In medieval England Rogation Days were observed with processions that began at the local church and proceeded to outline the boundaries of the parish, pausing occasionally for the recitation of prayers. The custom of prayerful perimeter walking dates back to the Roman times when the Romans paced the perimeter of their fields asking for the gods to bless them with fertility. Those who participated in Rogation Day works were expected to treat the event as a sober religious event rather than a holiday in the countryside. Nevertheless, people tended to turn the event into an expression of pride in their parish. On occasions, an excess of high spirits resulted in some parish groups attacking others that they encountered.

The processions served as an important social function by teaching the youths the parish boundaries in a time then maps were not commonplace. Youngsters were often bumped against stone boundary markers, tossed into streams or forced to climb walls or hedges that crossed the boundary lines.

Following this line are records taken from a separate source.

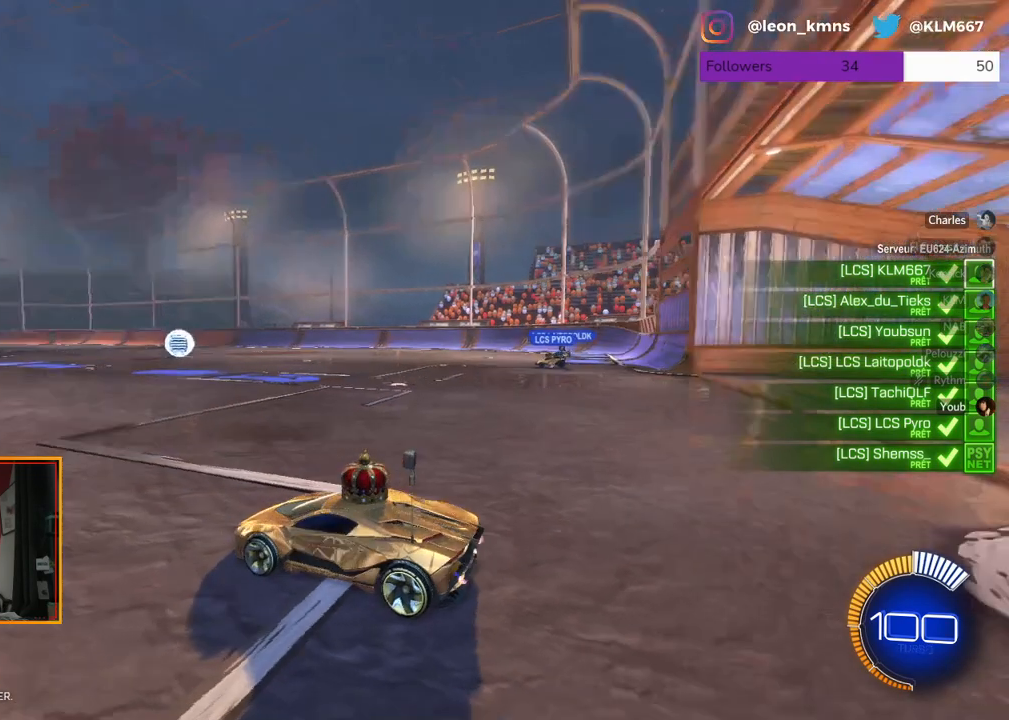
{"buttons": ["L2"], "left_stick": "center", "right_stick": "center", "events": [[500, "right_stick", "center"]]}
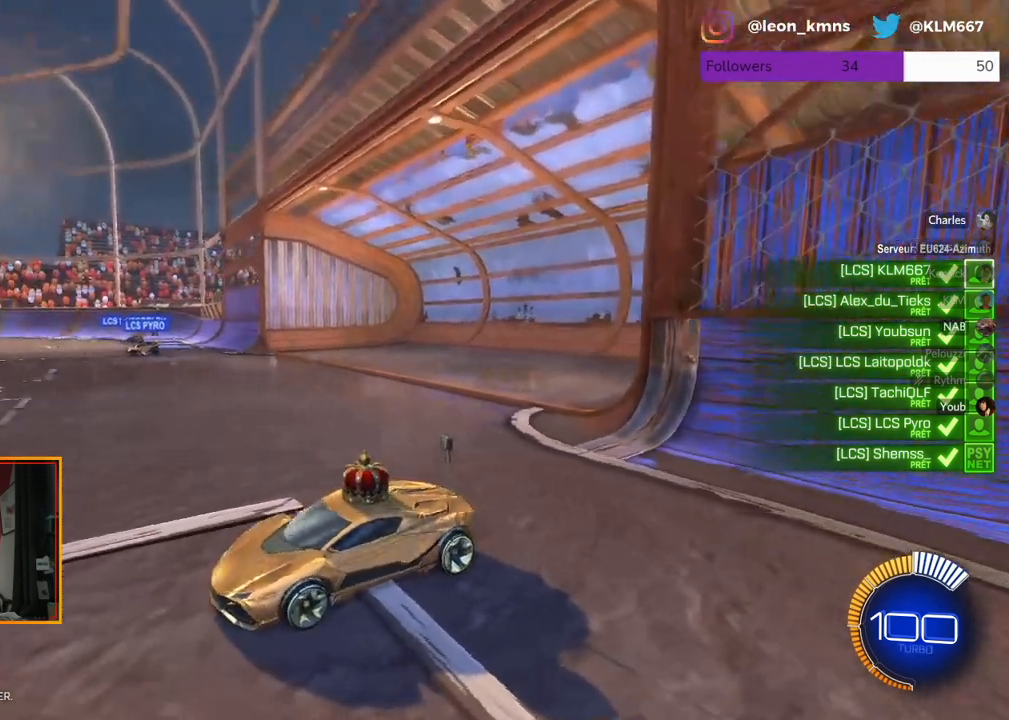
{"buttons": ["L2"], "left_stick": "center", "right_stick": "center", "events": []}
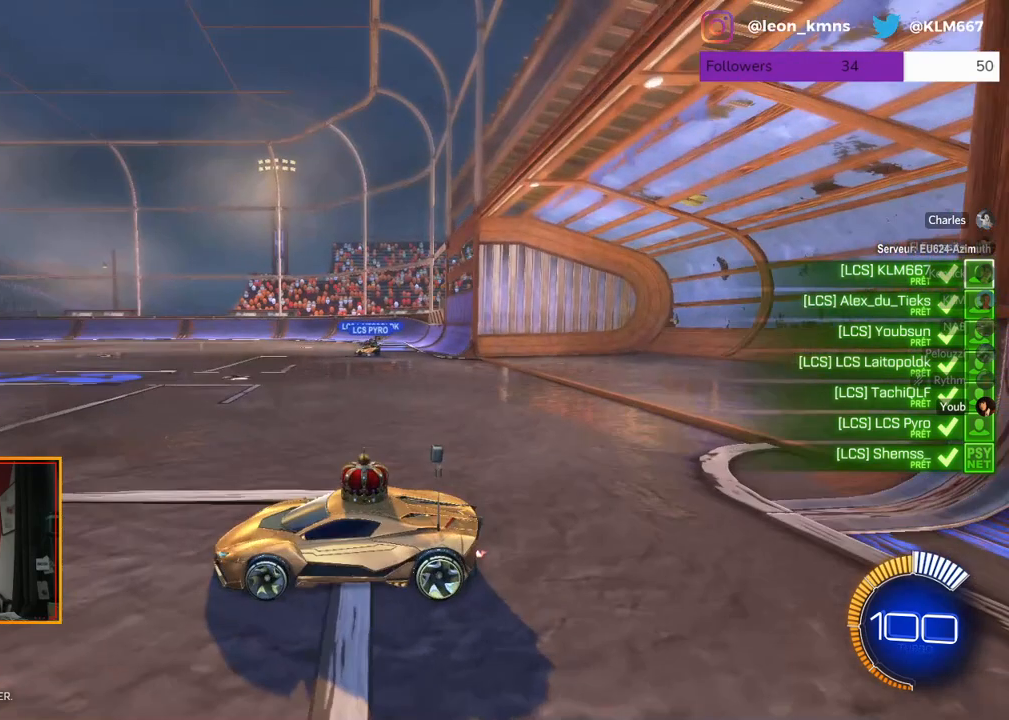
{"buttons": ["L2"], "left_stick": "center", "right_stick": "center", "events": []}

This may well be where the term “beating the bounds” derived from.

Today the event takes no a less aggressive tone and is restricted to walking the perimeter of the Common. Children have, however, been known to be gently bounced on their heads to keep the tradition alive!

There is a practical side to this event as it provides the opportunity to check the perimeter of the Common for encroachment. It is also a good opportunity to introduce people to parts of the Common they may not have explored.